Conversation with my brother Mike

My brother Mike is a retired mechanical engineer. I lasted nine months as an engineering student in college, but he graduated as an engineer and made a career out of it. A pretty extraordinary feat considering he never used an SI unit in his calculations.

I emailed him two pictures of duck and geese pelotons with birds drafting behind one another and the following (edited) exchange ensued:

Mike: Drafting in a more viscous fluid.  What would Osborne Reynolds say?

Me: He’s dead. Got a Ouija board?

Mike: I think having ones own dimensionless number confers immortality.

Me:  
The Reynolds numbers for 3-, 7-, and 14-day-old ducklings . . . were 2.15 x 10^4, 2.82 x 10^4 [and] 3.60 x 10^4 . . .

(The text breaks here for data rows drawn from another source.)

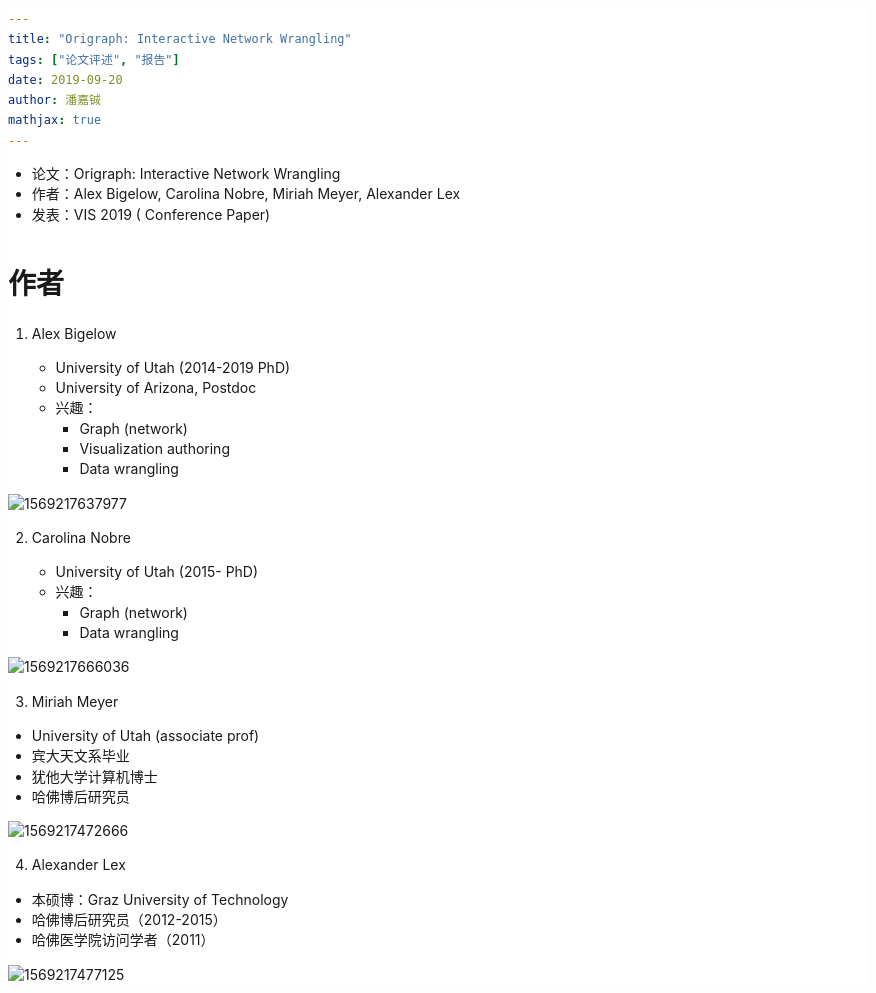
 ```yaml
---
title: "Origraph: Interactive Network Wrangling"
tags: ["论文评述", "报告"]
date: 2019-09-20
author: 潘嘉铖
mathjax: true
---
```


-   论文：Origraph: Interactive Network Wrangling
-   作者：Alex Bigelow, Carolina Nobre, Miriah Meyer, Alexander Lex
-   发表：VIS 2019 ( Conference Paper)



# 作者

1. Alex Bigelow

   - University of Utah (2014-2019 PhD)
   - University of Arizona, Postdoc
   - 兴趣：
     - Graph (network)
     - Visualization authoring
     - Data wrangling

  ![1569217637977](http://www.cad.zju.edu.cn/home/vagblog/images/photo_bed/2019/9/23/697673cb0c814d49a77328ede87f84243cfe506f.png)

2. Carolina Nobre

   - University of Utah (2015- PhD)
   - 兴趣：
     - Graph (network)
     - Data wrangling

  ![1569217666036](http://www.cad.zju.edu.cn/home/vagblog/images/photo_bed/2019/9/23/75dbec91c0107211cf78cadc53ccfd6aad5fcebb.png)

3. Miriah Meyer

  - University of Utah (associate prof)
  - 宾大天文系毕业
  - 犹他大学计算机博士
  - 哈佛博后研究员

  ![1569217472666](http://www.cad.zju.edu.cn/home/vagblog/images/photo_bed/2019/9/23/d1f7772dd55110ce4ff95c60c4f480771bec0246.png)


4. Alexander Lex

  - 本硕博：Graz University of Technology
  - 哈佛博后研究员（2012-2015）
  - 哈佛医学院访问学者（2011）

  ![1569217477125](http://www.cad.zju.edu.cn/home/vagblog/images/photo_bed/2019/9/23/1e862fb72b787177c083269bd491118c1e81b889.png)

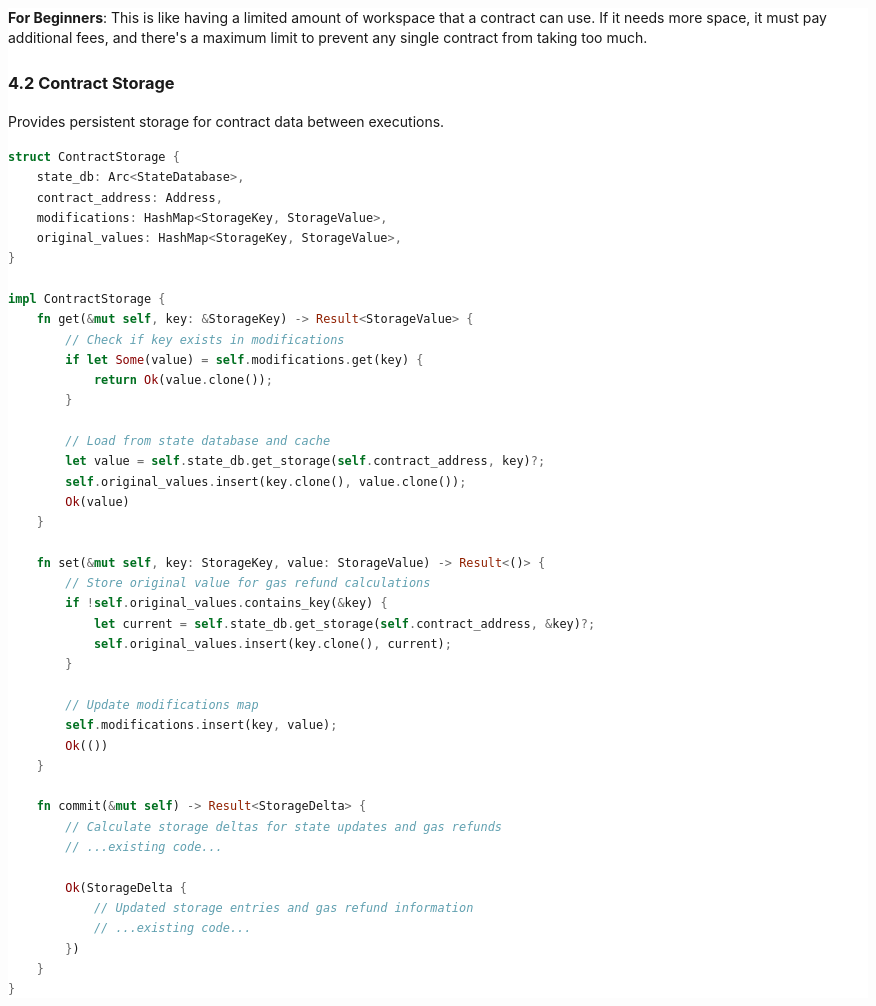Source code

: **For Beginners**: This is like having a limited amount of workspace that a contract can use. If it needs more space, it must pay additional fees, and there's a maximum limit to prevent any single contract from taking too much.

### 4.2 Contract Storage
Provides persistent storage for contract data between executions.

```rust
struct ContractStorage {
    state_db: Arc<StateDatabase>,
    contract_address: Address,
    modifications: HashMap<StorageKey, StorageValue>,
    original_values: HashMap<StorageKey, StorageValue>,
}

impl ContractStorage {
    fn get(&mut self, key: &StorageKey) -> Result<StorageValue> {
        // Check if key exists in modifications
        if let Some(value) = self.modifications.get(key) {
            return Ok(value.clone());
        }
        
        // Load from state database and cache
        let value = self.state_db.get_storage(self.contract_address, key)?;
        self.original_values.insert(key.clone(), value.clone());
        Ok(value)
    }
    
    fn set(&mut self, key: StorageKey, value: StorageValue) -> Result<()> {
        // Store original value for gas refund calculations
        if !self.original_values.contains_key(&key) {
            let current = self.state_db.get_storage(self.contract_address, &key)?;
            self.original_values.insert(key.clone(), current);
        }
        
        // Update modifications map
        self.modifications.insert(key, value);
        Ok(())
    }
    
    fn commit(&mut self) -> Result<StorageDelta> {
        // Calculate storage deltas for state updates and gas refunds
        // ...existing code...
        
        Ok(StorageDelta {
            // Updated storage entries and gas refund information
            // ...existing code...
        })
    }
}
```
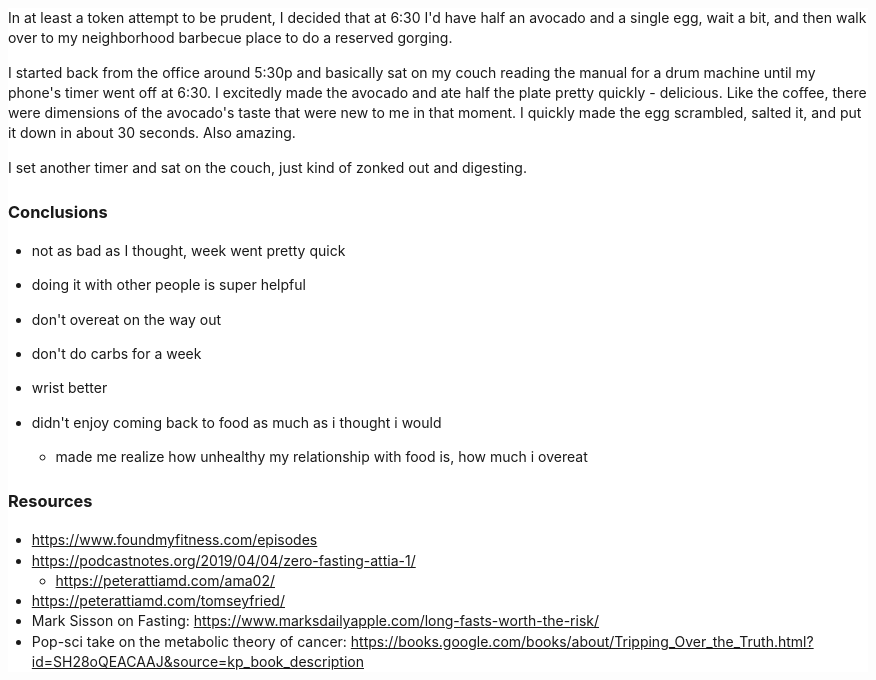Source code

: In at least a token attempt to be prudent, I decided that at 6:30 I'd have half
an avocado and a single egg, wait a bit, and then walk over to my neighborhood
barbecue place to do a reserved gorging.

I started back from the office around 5:30p and basically sat on my couch
reading the manual for a drum machine until my phone's timer went off at 6:30.
I excitedly made the avocado and ate half the plate pretty quickly - delicious.
Like the coffee, there were dimensions of the avocado's taste that were new to
me in that moment. I quickly made the egg scrambled, salted it, and put it down
in about 30 seconds. Also amazing.

I set another timer and sat on the couch, just kind of zonked out and
digesting. 


### Conclusions

- not as bad as I thought, week went pretty quick
- doing it with other people is super helpful
- don't overeat on the way out
- don't do carbs for a week
- wrist better

- didn't enjoy coming back to food as much as i thought i would
  - made me realize how unhealthy my relationship with food is, how much i
    overeat


[^1]: Unless you're consuming a lot of protein in which case gluconeogensis
kicks in, but we can ignore that for now.

### Resources

- https://www.foundmyfitness.com/episodes
- https://podcastnotes.org/2019/04/04/zero-fasting-attia-1/
  - https://peterattiamd.com/ama02/
- https://peterattiamd.com/tomseyfried/
- Mark Sisson on Fasting: https://www.marksdailyapple.com/long-fasts-worth-the-risk/
- Pop-sci take on the metabolic theory of cancer: https://books.google.com/books/about/Tripping_Over_the_Truth.html?id=SH28oQEACAAJ&source=kp_book_description
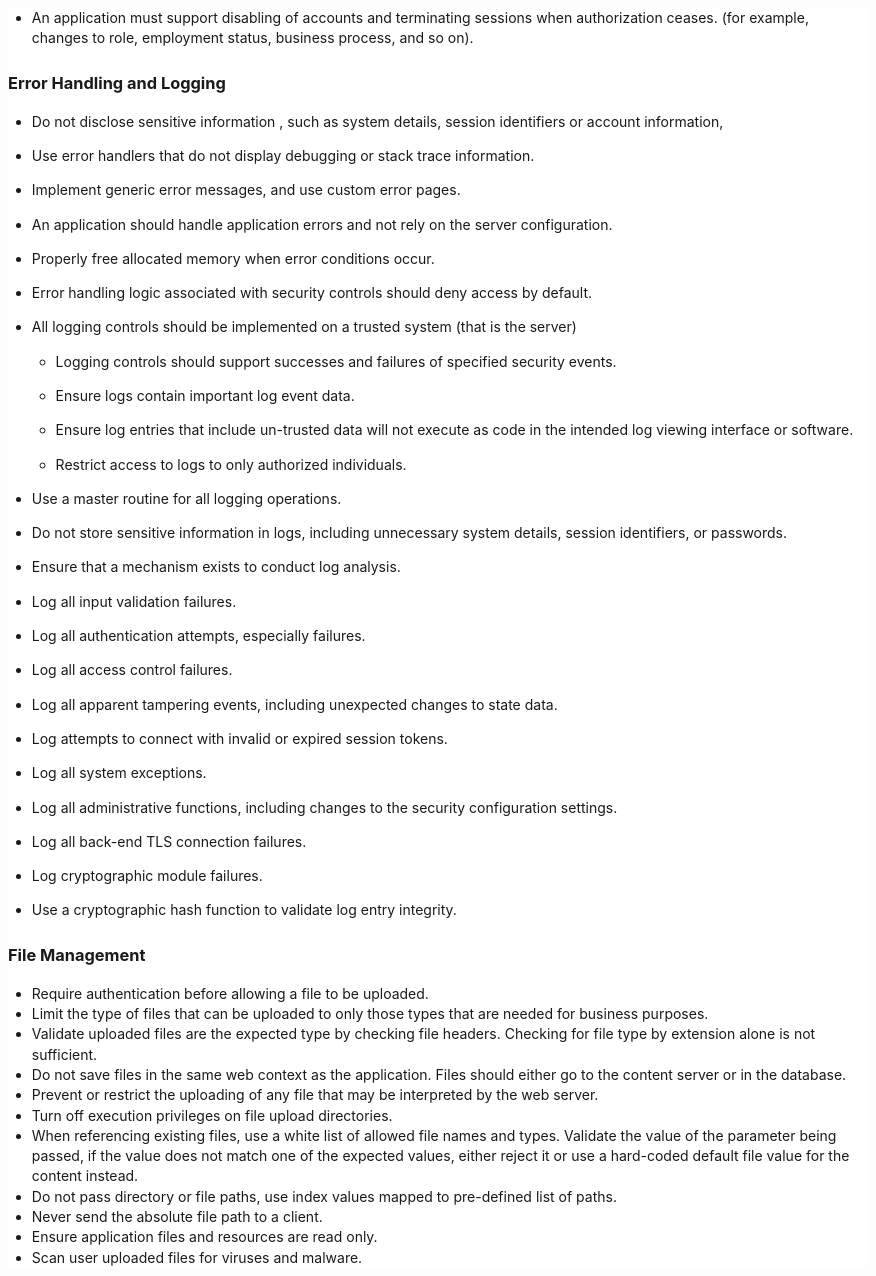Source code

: *   An application must support disabling of accounts and terminating sessions when authorization ceases. (for example, changes to role, employment status, business process, and so on).

### Error Handling and Logging

*   Do not disclose sensitive information , such as system details, session identifiers or account information,
*   Use error handlers that do not display debugging or stack trace information.
*   Implement generic error messages, and use custom error pages.
*   An application should handle application errors and not rely on the server configuration.
*   Properly free allocated memory when error conditions occur.
*   Error handling logic associated with security controls should deny access by default.
*   All logging controls should be implemented on a trusted system (that is the server)
    
    *   Logging controls should support successes and failures of specified security events.
    *   Ensure logs contain important log event data.
    *   Ensure log entries that include un-trusted data will not execute as code in the intended log viewing interface or software.
    
    *   Restrict access to logs to only authorized individuals.
*   Use a master routine for all logging operations.
*   Do not store sensitive information in logs, including unnecessary system details, session identifiers, or passwords.
*   Ensure that a mechanism exists to conduct log analysis.
*   Log all input validation failures.
*   Log all authentication attempts, especially failures.
*   Log all access control failures.
*   Log all apparent tampering events, including unexpected changes to state data.
*   Log attempts to connect with invalid or expired session tokens.
*   Log all system exceptions.
*   Log all administrative functions, including changes to the security configuration settings.
*   Log all back-end TLS connection failures.
*   Log cryptographic module failures.
*   Use a cryptographic hash function to validate log entry integrity.

### File Management

*   Require authentication before allowing a file to be uploaded.
*   Limit the type of files that can be uploaded to only those types that are needed for business purposes.
*   Validate uploaded files are the expected type by checking file headers. Checking for file type by extension alone is not sufficient.
*   Do not save files in the same web context as the application. Files should either go to the content server or in the database.
*   Prevent or restrict the uploading of any file that may be interpreted by the web server.
*   Turn off execution privileges on file upload directories.
*   When referencing existing files, use a white list of allowed file names and types. Validate the value of the parameter being passed, if the value does not match one of the expected values, either reject it or use a hard-coded default file value for the content instead.
*   Do not pass directory or file paths, use index values mapped to pre-defined list of paths.
*   Never send the absolute file path to a client.
*   Ensure application files and resources are read only.
*   Scan user uploaded files for viruses and malware.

I couldn't find a comparable set of measurements for Canadian goslings, but I have to believe they're the same order of magnitude.

 

https://www.wcupa.edu/sciences-mathematics/biology/fFish/documents/1995JEZ-DuckFormation.pdf


This is the money graf:

"The results of this study indicate that the least energetic effort is expended by the most posterior duckling in formation. Compared to a solitary duckling, trailing ducklings had values of AZ that were 3.4- 20.0% lower than leading ducklings with and without the decoy's wake. This finding suggests that the trailing duckling swims in a flow field different from the more anterior ducklings."

So even at high Reynolds number, drafting makes a difference. Not sure the same would be true for the E. coli swimming nearby.